De repente a sombra acaba, mas o barulho continua. Ele assustado, vira-se e olha para trás e vê uma enorme cobra com a cauda enrolada no tronco de uma árvore de um dos lados da estrada e a cabeça enrolada em outra árvore, do outro lado. O barulho que parecia o som de um bombo, era a cobra piscando os olhos.

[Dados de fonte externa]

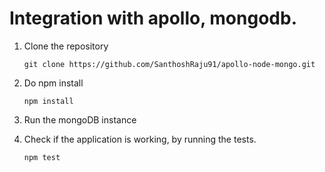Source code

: # Integration with apollo, mongodb.

1. Clone the repository

   `git clone https://github.com/SanthoshRaju91/apollo-node-mongo.git`

2. Do npm install
   
   `npm install`

3. Run the mongoDB instance

4. Check if the application is working, by running the tests.
   
   `npm test`


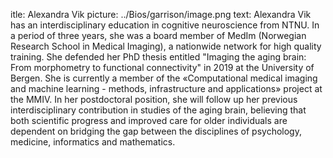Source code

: itle: Alexandra Vik
picture: ../Bios/garrison/image.png
text: 
Alexandra Vik has an interdisciplinary education in cognitive neuroscience from NTNU. In a period of three years, she was a board member of MedIm (Norwegian Research School in Medical Imaging), a nationwide network for high quality training. She defended her PhD thesis entitled "Imaging the aging brain: From morphometry to functional connectivity"  in 2019 at the University of Bergen. She is currently a member of the «Computational medical imaging and machine learning - methods, infrastructure and applications» project at the MMIV. In her postdoctoral position, she will follow up her previous interdisciplinary contribution in studies of the aging brain, believing that both scientific progress and improved care for older individuals are dependent on bridging the gap between the disciplines of psychology, medicine, informatics and mathematics.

A galera que ouvia a história gritava: “Vai Bastião! Quero você derrubar esta! Já perdeu”. Meu avô calmamente arrumou o cigarro de palha, deu uma baforada demorada e disse: "É. Essa história está difícil de derrubar. Mas, ontem à noite assistindo o Repórter Esso, eu ouvi os repórteres dizerem, que na Amazônia foi descoberta uma árvore que tem o tronco bem grande, mas tão grande, que de um lado tem 100 homens serrando esse tronco com uma serra elétrica e do outro lado, outros 100. Mas eles não conseguem escutar o barulho das serras uns dos outros.
Ninguém entendeu nada e então Seu Lelê impaciente perguntou: Ora, e por que estão serrando uma árvore de tronco tão grande, Bastião? E meu avô disparou:" Para matar a cobra, que você viu na Serra Verde!" Os garotos iam ao delírio.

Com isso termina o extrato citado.